I am planning a weekend surf fishing trip this weekend. Even with he storm in the gulf it looks like the wind through Sunday should be light. I am planning on taking out the Kayak and doing some trout fishing.

I am looking for some good places to possibly camp on the beach. Looking for a place where not too many folks might be. If I have to put in somewhere and then paddle to the camp site that would be fine too. I am completely new to this, and just looking for good spots to camp/fish for a few days.

I live in Houston, and am willing to drive south to about Matagorda area. If anyone else would want to meet up that is totally cool with me.


----------



## djwag94 (Nov 19, 2009)

North Padre Island has been known to be crowded since the C-19 restrictions have been reduced. Check the high tides for your campsite.

Might consider PINS.

https://www.nps.gov/pais/planyourvisit/camping.htm

Tight lines!


----------



## mblanco2000 (Nov 7, 2011)

Forgive my ignorance. I have seen the acronym PINS on this site on the reg and still do not know what it means. Can you help out a greenhorn?

Is it Padre Island North?


----------



## bballman (Jun 7, 2006)

Padre island national seashore


----------



## wavygravy (Nov 18, 2015)

Check tides, with the storm pushing up and some high tides you might find your tent underwater even up close to the dunes. Lots of people have been getting stuck in / around Bryan beach recently because of just that.


----------



## bigfost (Oct 11, 2004)

High tide at Bolivar Peninsula was up to the highway this morning. It will get worse when Cristobal moves closer. Probably not the weekend to beach camp.


----------



## mblanco2000 (Nov 7, 2011)

bigfost said:


> High tide at Bolivar Peninsula was up to the highway this morning. It will get worse when Cristobal moves closer. Probably not the weekend to beach camp.


Well thanks for the info. I thought with the storm stalling down south there might be opportunity to do some beach camping somewhere. I did not know the tides were getting that high.

Guess I need an alternate plan. Wife and kids are gone. Need to find a place to take the kayak for sure.


----------



## bigfost (Oct 11, 2004)

I had a great kayak trip to East Bay yesterday. Launched at Stingaree, bought a pint of live shrimp and peddled just past the entrance to the bay. Caught 2 to 3 dozen specks (most undersize), drum, sand trout and croakers. It was a great catching trip.


----------



## mblanco2000 (Nov 7, 2011)

bigfost said:


> I had a great kayak trip to East Bay yesterday.

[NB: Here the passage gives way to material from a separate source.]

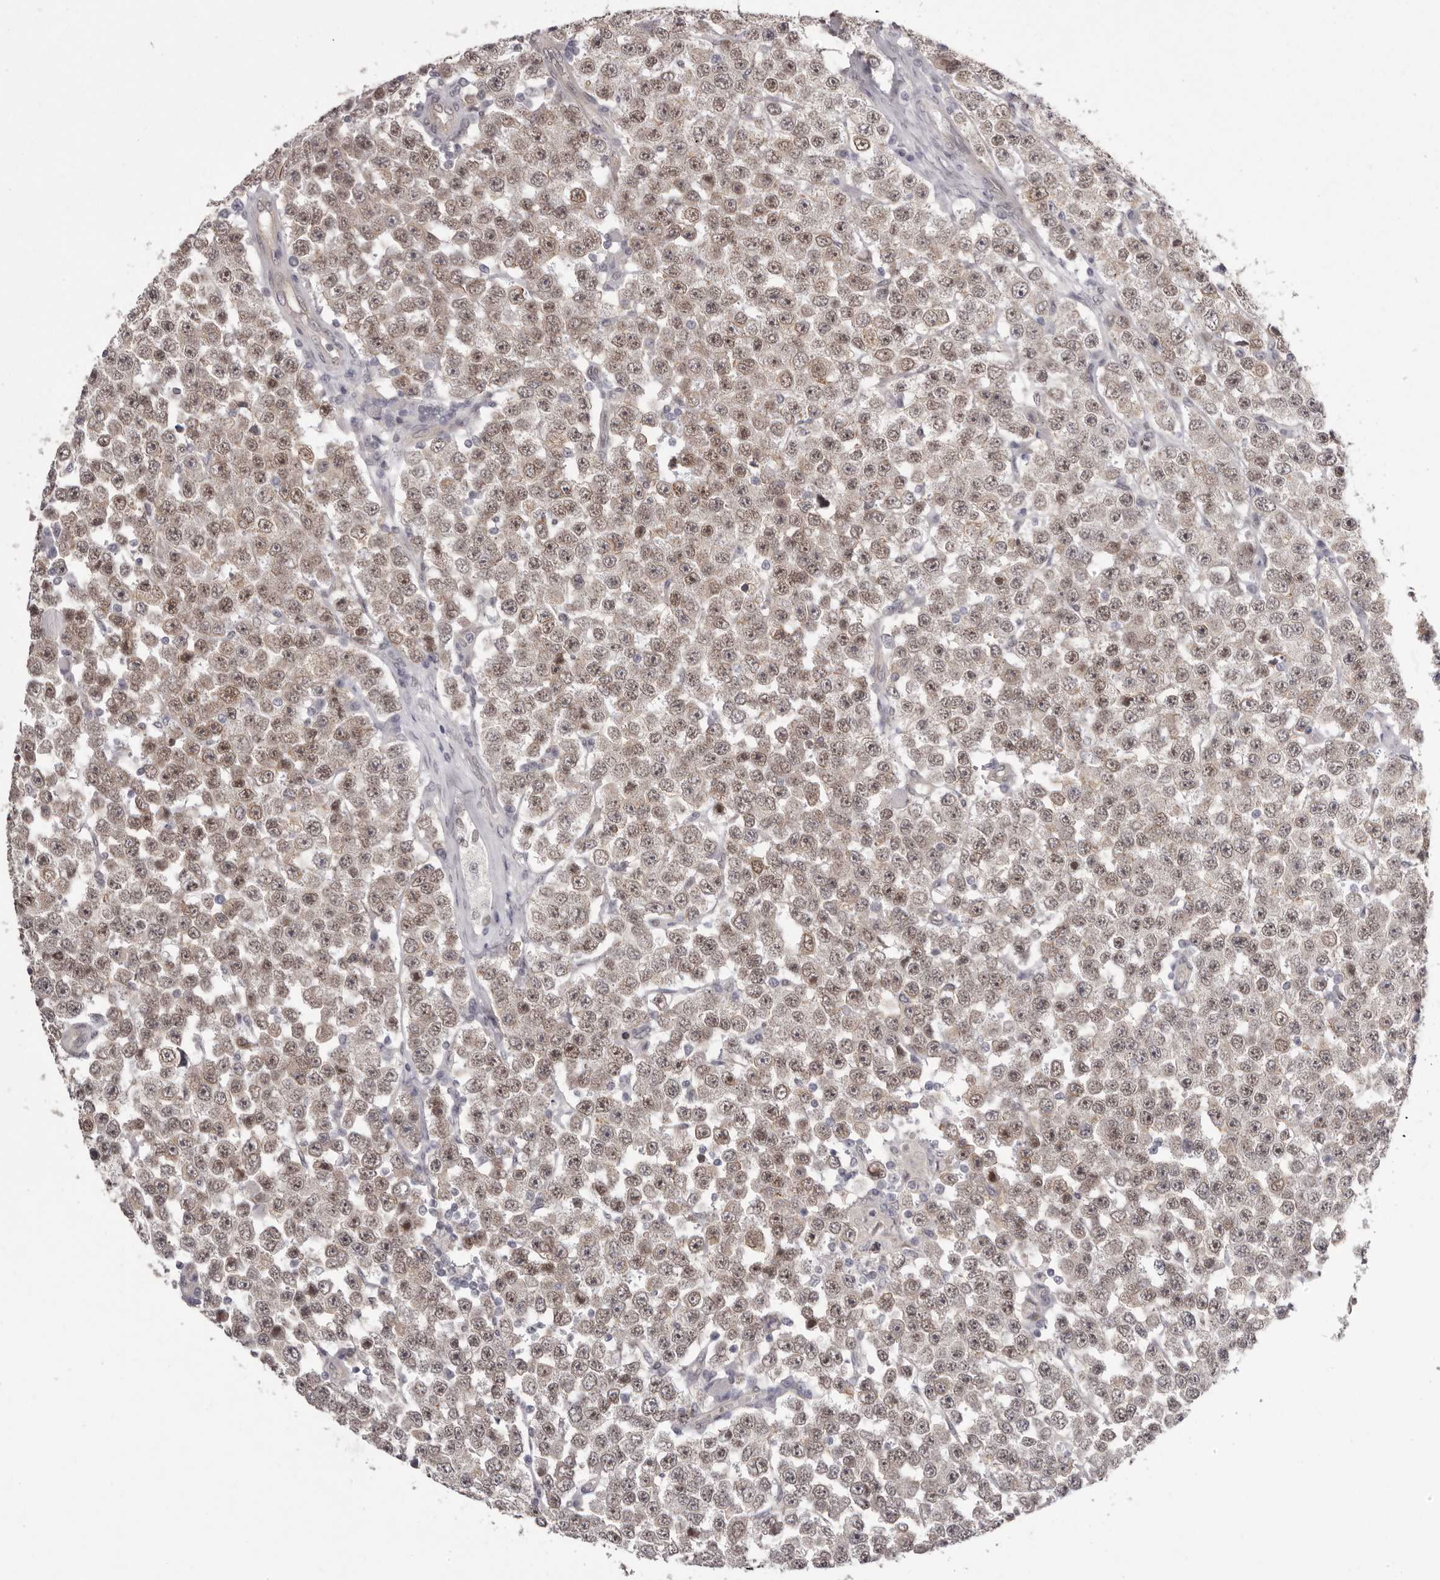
{"staining": {"intensity": "moderate", "quantity": ">75%", "location": "cytoplasmic/membranous,nuclear"}, "tissue": "testis cancer", "cell_type": "Tumor cells", "image_type": "cancer", "snomed": [{"axis": "morphology", "description": "Seminoma, NOS"}, {"axis": "topography", "description": "Testis"}], "caption": "A brown stain highlights moderate cytoplasmic/membranous and nuclear positivity of a protein in human testis seminoma tumor cells.", "gene": "RNF2", "patient": {"sex": "male", "age": 28}}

Launched at Stingaree, bought a pint of live shrimp and peddled just past the entrance to the bay. Caught 2 to 3 dozen specks (most undersize), drum, sand trout and croakers. It was a great catching trip.


Nice, we go to Bolivar quite a bit with the kids. I typically am surf fishing, but now that I have the yak I want to start fishing in some of the marsh and back waters.


----------



## livinadream (Jun 25, 2014)

We spend a lot of time down at Bolivar, in fact heading down there today with the camper. I think most of the RV resorts have spots dedicated for tent camping. I know the one we stay at does. Just another option.

Sent from my moto z3 using Tapatalk


----------



## mblanco2000 (Nov 7, 2011)

livinadream said:


> We spend a lot of time down at Bolivar, in fact heading down there today with the camper. I think most of the RV resorts have spots dedicated for tent camping. I know the one we stay at does. Just another option.
> 
> Sent from my moto z3 using Tapatalk


Have you seen availability on the weekends for the tent spots?


----------



## livinadream (Jun 25, 2014)

mblanco2000 said:


> Have you seen availability on the weekends for the tent spots?


Everytime we've been.

Sent from my moto z3 using Tapatalk


----------



## mblanco2000 (Nov 7, 2011)

bigfost said:


> High tide at Bolivar Peninsula was up to the highway this morning. It will get worse when Cristobal moves closer. Probably not the weekend to beach camp.


Thanks for the tip on not beach camping. I ended up down at Matagorda. I camped on the bay side on some higher ground. In the morning around 3a there were a ton of people fleeing the beach that were on there.

So thanks for the tip, but where do I go to find how high the actual tide will be, and how do you interpret those numbers?

This is one website that I go to in order to look at tides. I typically just look at when high and low tide are, but I have no idea how to see how large the tide surge will be, and then once you know how high/low the surge will be how would you know if that is out of the norm?

Thanks guys.


----------